**About this task:** Reproduce the text of all the data below word for word, line by line. Omit the pictures from your answer.

** Opening Exercise materials block **

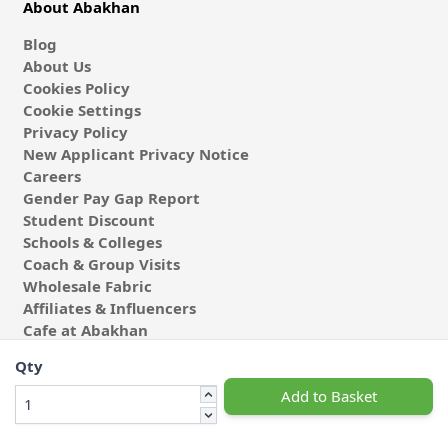
About Abakhan
Blog
About Us
Cookies Policy
Cookie Settings
Privacy Policy
New Applicant Privacy Notice
Careers
Gender Pay Gap Report
Student Discount
Schools & Colleges
Coach & Group Visits
Wholesale Fabric
Affiliates & Influencers
Cafe at Abakhan
Qty
Add to Basket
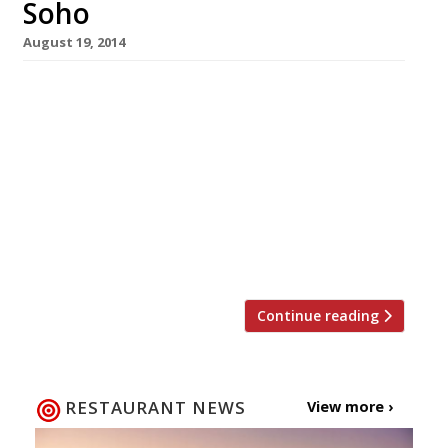
Soho
August 19, 2014
Shoreditch’s Vietnamese restaurant and
takeaway, Kêu, will open its second London
site in Soho on 15 September. The street food
bar, serving up banh mi (filled baguettes),
noodle bowls and buns, will take over 9 Poland
Street, once home to the Burlington Café. The
menu includes classic banh mi like mortadella,
pork floss, house chicken liver […]
Continue reading
RESTAURANT NEWS
View more ›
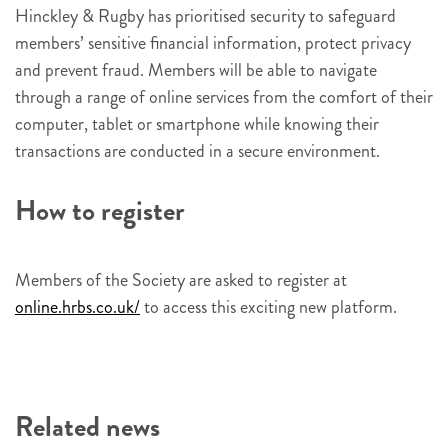
Hinckley & Rugby has prioritised security to safeguard
members’ sensitive financial information, protect privacy
and prevent fraud. Members will be able to navigate
through a range of online services from the comfort of their
computer, tablet or smartphone while knowing their
transactions are conducted in a secure environment.
How to register
Members of the Society are asked to register at
online.hrbs.co.uk/
to access this exciting new platform.
Related news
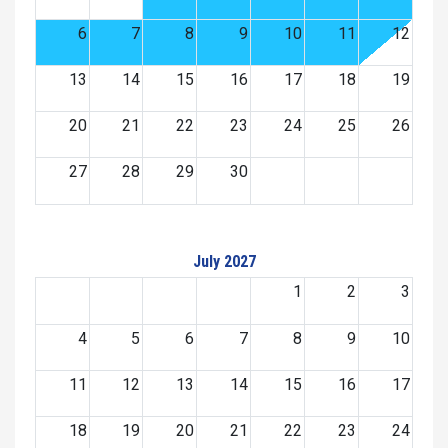
6
7
8
9
10
11
12
13
14
15
16
17
18
19
20
21
22
23
24
25
26
27
28
29
30
July 2027
1
2
3
4
5
6
7
8
9
10
11
12
13
14
15
16
17
18
19
20
21
22
23
24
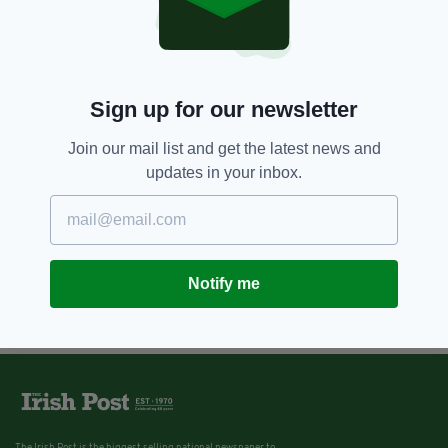
Sign up for our newsletter
Join our mail list and get the latest news and
updates in your inbox.
Notify me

** Closing Exercise materials block **

**Exercise result:**
About Abakhan
Blog
About Us
Cookies Policy
Cookie Settings
Privacy Policy
New Applicant Privacy Notice
Careers
Gender Pay Gap Report
Student Discount
Schools & Colleges
Coach & Group Visits
Wholesale Fabric
Affiliates & Influencers
Cafe at Abakhan
Qty
Add to Basket
Soho
August 19, 2014
Shoreditch’s Vietnamese restaurant and
takeaway, Kêu, will open its second London
site in Soho on 15 September. The street food
bar, serving up banh mi (filled baguettes),
noodle bowls and buns, will take over 9 Poland
Street, once home to the Burlington Café. The
menu includes classic banh mi like mortadella,
pork floss, house chicken liver […]
Continue reading
RESTAURANT NEWS
View more ›
Hinckley & Rugby has prioritised security to safeguard
members’ sensitive financial information, protect privacy
and prevent fraud. Members will be able to navigate
through a range of online services from the comfort of their
computer, tablet or smartphone while knowing their
transactions are conducted in a secure environment.
How to register
Members of the Society are asked to register at
online.hrbs.co.uk/
to access this exciting new platform.
Related news
6
7
8
9
10
11
12
13
14
15
16
17
18
19
20
21
22
23
24
25
26
27
28
29
30
July 2027
1
2
3
4
5
6
7
8
9
10
11
12
13
14
15
16
17
18
19
20
21
22
23
24
Sign up for our newsletter
Join our mail list and get the latest news and
updates in your inbox.
Notify me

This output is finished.